WHAT YOU NEED TO DO: Only the pictures are dropped. Restate each line below word for word.

......

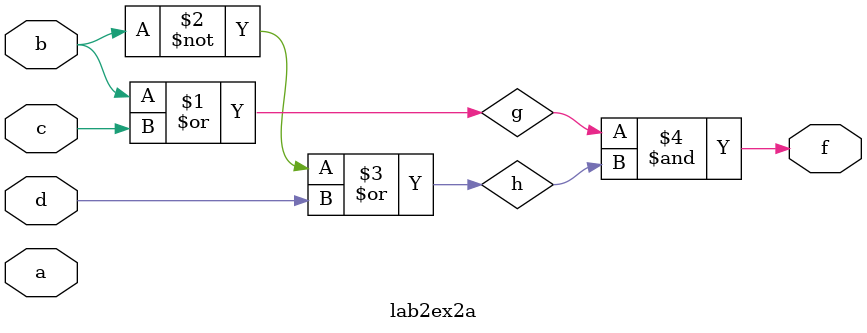
<source format=v>
module lab2ex2a(a,b,c,d,f);
input a,b,c,d;
output f;
wire g,h;
assign g = (b|c);
assign h = ((~b)|d);
assign f = (g&h);
endmodule 

</source>
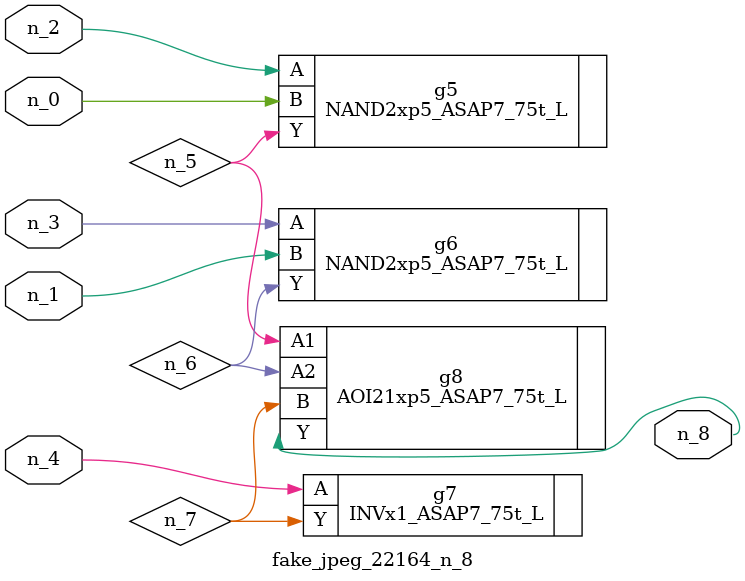
<source format=v>
module fake_jpeg_22164_n_8 (n_3, n_2, n_1, n_0, n_4, n_8);

input n_3;
input n_2;
input n_1;
input n_0;
input n_4;

output n_8;

wire n_6;
wire n_5;
wire n_7;

NAND2xp5_ASAP7_75t_L g5 ( 
.A(n_2),
.B(n_0),
.Y(n_5)
);

NAND2xp5_ASAP7_75t_L g6 ( 
.A(n_3),
.B(n_1),
.Y(n_6)
);

INVx1_ASAP7_75t_L g7 ( 
.A(n_4),
.Y(n_7)
);

AOI21xp5_ASAP7_75t_L g8 ( 
.A1(n_5),
.A2(n_6),
.B(n_7),
.Y(n_8)
);


endmodule
</source>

......

EXERCISE RESULT:
<source format=v>
module lab2ex2a(a,b,c,d,f);
input a,b,c,d;
output f;
wire g,h;
assign g = (b|c);
assign h = ((~b)|d);
assign f = (g&h);
endmodule 

</source>
<source format=v>
module fake_jpeg_22164_n_8 (n_3, n_2, n_1, n_0, n_4, n_8);

input n_3;
input n_2;
input n_1;
input n_0;
input n_4;

output n_8;

wire n_6;
wire n_5;
wire n_7;

NAND2xp5_ASAP7_75t_L g5 ( 
.A(n_2),
.B(n_0),
.Y(n_5)
);

NAND2xp5_ASAP7_75t_L g6 ( 
.A(n_3),
.B(n_1),
.Y(n_6)
);

INVx1_ASAP7_75t_L g7 ( 
.A(n_4),
.Y(n_7)
);

AOI21xp5_ASAP7_75t_L g8 ( 
.A1(n_5),
.A2(n_6),
.B(n_7),
.Y(n_8)
);


endmodule
</source>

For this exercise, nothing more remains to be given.